Как же устроена эта проза? Как расставляются эти маячки? Вначале мне показалось, что я сумею поговорить об этом на примере, допустим, коротенькой повести "Баркентина с именем звезды" - я увидел там те самые моменты, из которых слагается мозаика. Но, как часто случается последнее время, сделав паузу и вернувшись к теме спустя несколько дней, понял, что загадка ускользнула. Ну что ж… Попробую дальше двигаться на ощупь.
...Сравнивал, например, с рассказом Битова. Попытка понять - почему здесь всё иначе? Крапивин тоже использовал подробные картинки-мысли. Но у Битова ощущение плотного, равномерного течения мыслей-ощущений-переживаний. У Крапивина - прыжки-полёты с вершины на вершину с тем самым "воздухом" бытия между пиками. Хотя очень похоже внешне, казалось бы.

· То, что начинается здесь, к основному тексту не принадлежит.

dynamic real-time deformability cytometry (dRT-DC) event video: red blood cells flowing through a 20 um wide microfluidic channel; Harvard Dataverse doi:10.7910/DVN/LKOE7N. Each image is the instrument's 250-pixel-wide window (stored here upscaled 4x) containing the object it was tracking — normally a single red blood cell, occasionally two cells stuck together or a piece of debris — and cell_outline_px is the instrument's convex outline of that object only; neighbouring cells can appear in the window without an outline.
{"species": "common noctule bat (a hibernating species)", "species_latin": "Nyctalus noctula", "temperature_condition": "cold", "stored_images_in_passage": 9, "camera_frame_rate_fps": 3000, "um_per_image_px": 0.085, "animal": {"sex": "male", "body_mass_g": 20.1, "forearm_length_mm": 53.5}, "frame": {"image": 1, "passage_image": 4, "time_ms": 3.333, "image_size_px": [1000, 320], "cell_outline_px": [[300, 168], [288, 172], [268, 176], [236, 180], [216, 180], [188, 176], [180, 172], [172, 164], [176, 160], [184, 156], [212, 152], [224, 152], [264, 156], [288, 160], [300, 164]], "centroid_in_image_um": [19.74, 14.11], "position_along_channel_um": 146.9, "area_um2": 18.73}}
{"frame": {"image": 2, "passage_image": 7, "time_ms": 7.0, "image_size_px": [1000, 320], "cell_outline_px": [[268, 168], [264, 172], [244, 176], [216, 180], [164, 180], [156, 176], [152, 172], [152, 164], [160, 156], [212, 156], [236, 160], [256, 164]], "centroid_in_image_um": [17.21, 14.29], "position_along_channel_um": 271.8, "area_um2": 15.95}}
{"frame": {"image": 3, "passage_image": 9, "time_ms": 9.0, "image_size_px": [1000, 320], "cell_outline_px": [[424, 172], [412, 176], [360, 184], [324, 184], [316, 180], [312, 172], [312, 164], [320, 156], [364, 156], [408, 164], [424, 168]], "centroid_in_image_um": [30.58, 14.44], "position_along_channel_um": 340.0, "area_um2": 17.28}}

"Впрочем, он и не пытался разбираться. Воспоминание о парусах опять стало главным. Они двигались уверенно, словно их нес не корабль, а сама судьба. Или время. То нерушимое, равномерное, безостановочное время, о котором думал Егор, когда смотрел на маленький снимок сорок восьмого года И это движение парусов в памяти Егора совершалось под сумрачную мелодию песни, которую в фильме пели матросы. Егор удивился, что вспомнились слова:
Опускается ночь - все чернее и злей,
Но звезду в тучах выбрал секстан…
И еще:
После тысячи миль в ураганах и тьме
На рассвете взойдут острова.
Беззаботен и смел там мальчишечий смех,
Там по плечи густая трава…
И дальше:
Мы помнить будем путь в архипелаге,
Где каждый остров был для нас загадкой…
Стоп… Это уже не из фильма. Это песня Камы. Как две песни сложились в одну? Вроде бы и не похожи… Нет, что-то есть похожее. Настроение? Или то, что там и там - про острова?
Был бы здесь Кама, взял бы гитару… Тогда можно было бы сравнить эти песни.
Но Камы нет. Есть лениво усмехающийся Курбаши... "
В чём разница? Давайте попробуем угадать. Мне кажется, во-первых, в индивидуальности образа. Герой Битова - как бы хорошо он ни был прорисован, какой бы настоящий он ни был - он некий типичный образ. Таким может быть каждый из нас в определённых условиях.
Да разве ж это плохо?! - удивится кто-то. Ну, не плохо… Вопрос в выборе архетипов. Обращаясь к одним, писатель не прогадает, с одной стороны. С другой - он никогда и не получит того ощущения уникальности, которое случится у читателя, если ему дадут понять, что герой - уникальный, и вместе с тем, он - это ты.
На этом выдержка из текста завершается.